Were Pitt to begin losing oxygen again, it would probably be now, with the VCU press all set. But the Panthers pushed the ball past the time line with maybe a second to spare, and got it into the hands of Fields, who was ready with the second big THUMP!

Fields stepped back from the 3-point line at the left wing (oh you wouldn’t) and fired a signature back-arching 3 over Pellot-Rosa that was about as bashful as the Brooklyn night.

That unlikely shot and all its audacity — the shooter had just missed twice from 15 feet with no one near him — shook VCU for the last time. On the next possession, Fields found Ramon on the right wing for another 3 that made the score 78-71 with 2:11 left, a lead big enough even for a choking victim.

Fields and Kendall both attributed the VCU run to letting up a little soon. I have to say, maybe. It’s good that they take responsibility for nearly losing, but it also detracts from what VCU did. VCU went from 31% shooting in the first half to 50% shooting in the second. Pitt never stopped shooting well in both halves. VCU, when they began hitting those shots — and they weren’t exactly doing lay-ups in that run — then had time to set up their press. Go figure, when they started getting time to get into position, their defensive intensity was able to pick-up.

Of course after the game, Coach Dixon spoke as if it was never a question.

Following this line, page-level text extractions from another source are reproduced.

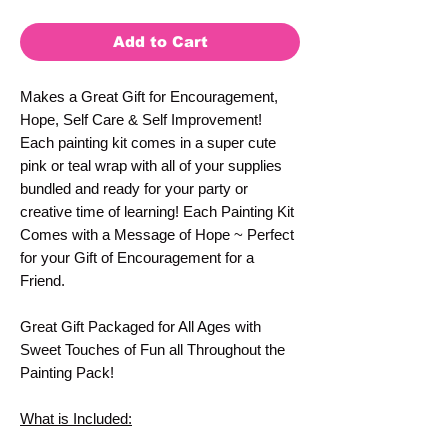
Add to Cart
Makes a Great Gift for Encouragement,
Hope, Self Care & Self Improvement!
Each painting kit comes in a super cute
pink or teal wrap with all of your supplies
bundled and ready for your party or
creative time of learning! Each Painting Kit
Comes with a Message of Hope ~ Perfect
for your Gift of Encouragement for a
Friend.
Great Gift Packaged for All Ages with
Sweet Touches of Fun all Throughout the
Painting Pack!
What is Included: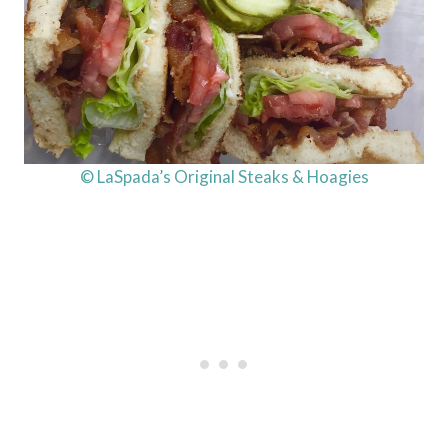
© LaSpada’s Original Steaks & Hoagies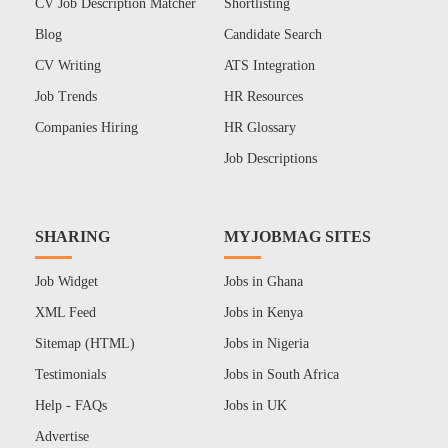
CV Job Description Matcher
Shortlisting
Blog
Candidate Search
CV Writing
ATS Integration
Job Trends
HR Resources
Companies Hiring
HR Glossary
Job Descriptions
SHARING
MYJOBMAG SITES
Job Widget
Jobs in Ghana
XML Feed
Jobs in Kenya
Sitemap (HTML)
Jobs in Nigeria
Testimonials
Jobs in South Africa
Help - FAQs
Jobs in UK
Advertise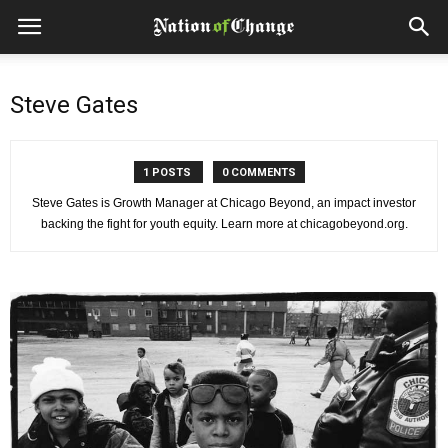
Steve Gates
1 POSTS
0 COMMENTS
Steve Gates is Growth Manager at Chicago Beyond, an impact investor
backing the fight for youth equity. Learn more at chicagobeyond.org.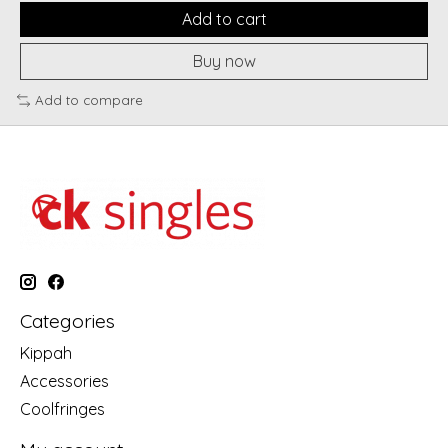
Add to cart
Buy now
Add to compare
Categories
Kippah
Accessories
Coolfringes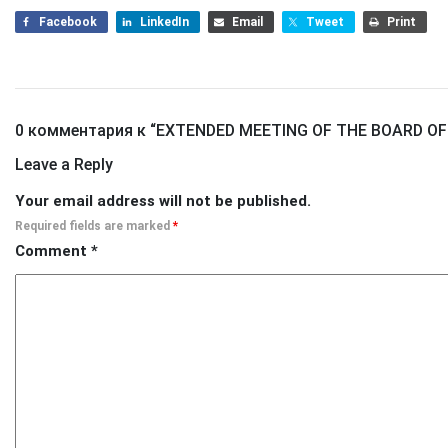
Facebook
LinkedIn
Email
Tweet
Print
0 комментария к “
EXTENDED MEETING OF THE BOARD OF
Leave a Reply
Your email address will not be published.
Required fields are marked
*
Comment
*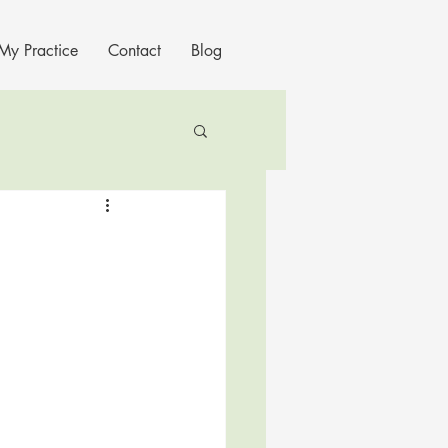
My Practice
Contact
Blog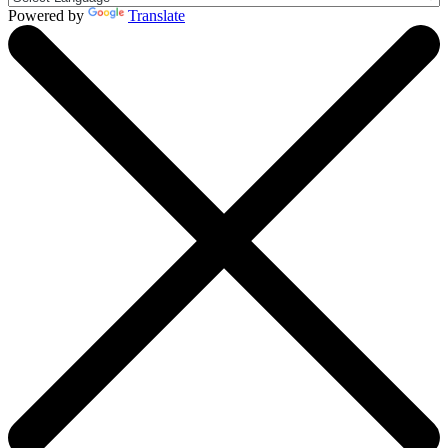
Powered by
Translate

The Panthers will live to see the second weekend of this NCAA tournament. They advance to San Jose to play in the West Regional, but they’ll spend most of the time between now and then trying to catch their collective breath after this superb 84-79 overtime classic, and they’ll wonder how in the world they ever needed five extra minutes to get that done.

“I don’t think there was any doubt in our minds that we’d win the game, even after they made their run,” Pitt coach Jamie Dixon said. “It was a group effort picking us back up. Guys really believed in what we were doing.”

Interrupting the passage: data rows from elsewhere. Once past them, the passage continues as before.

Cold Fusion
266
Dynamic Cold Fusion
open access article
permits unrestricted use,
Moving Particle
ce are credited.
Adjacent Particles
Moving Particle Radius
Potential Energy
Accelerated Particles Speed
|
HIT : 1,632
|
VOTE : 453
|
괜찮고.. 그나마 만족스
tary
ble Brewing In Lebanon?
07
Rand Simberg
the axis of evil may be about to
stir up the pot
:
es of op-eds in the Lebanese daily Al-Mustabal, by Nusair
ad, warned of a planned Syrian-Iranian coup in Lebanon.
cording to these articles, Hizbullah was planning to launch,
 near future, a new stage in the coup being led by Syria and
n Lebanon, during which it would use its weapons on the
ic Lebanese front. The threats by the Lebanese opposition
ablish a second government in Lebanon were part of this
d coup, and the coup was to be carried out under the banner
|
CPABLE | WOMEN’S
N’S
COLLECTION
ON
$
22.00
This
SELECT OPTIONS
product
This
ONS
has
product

The players, naturally reflected that same, “oh, yeah, we knew we’d win,” claim afterwards.

“That’s what this tournament is about,” senior guard Antonio Graves said. “They weren’t going to give up. We never let our guard down. And that showed in overtime. We showed the true character of our team.”
Joe Starkey agrees that the team showed something special in the OT.

Cook came off the bench cold and hit two big foul shots with 19.1 seconds left in overtime to stretch the lead to 82-79. Sam Young (team-high 15 points, six rebounds, two blocks) made two more with 6.6 seconds left to account for the final score – and make it impossible for the scrappy Rams to tie it with a 3.

Pitt led, 58-42, with 8:50 left in regulation, but withered under the Rams’ full-court press and actually trailed, 69-67, with 55 seconds left before Fields whipped a pass to Young for a layup. After B.A. Walker missed a 3-pointer, Fields came back and drew a foul and went to the line.

“The true test of a team, the true character, shows when you (hit) adversity like we did,” said center Aaron Gray, who had 14 points, eight rebounds and a team-high five assists.

After the game, we learned that Gray had been battling food poisoning, didn’t practice on Friday and barely slept. Still he was highly efficient in his time on the Court. Mike Cook suffered a bruised knee near the end of the first half, and was noticeably hobbled in limited action in the second half. And arguably the VCU run may not have happened if Graves hadn’t had to be pulled with his 4th foul.

Maynor shot 2 of 6 for six points in the first half, as the Panthers bolted to a 41-26 lead. Most of Maynor’s points came after Graves picked up his fourth foul with 10 minutes to play in regulation.

Antonio Graves has almost jumped another level in his defensive effort in the post-season. It’s been great to see.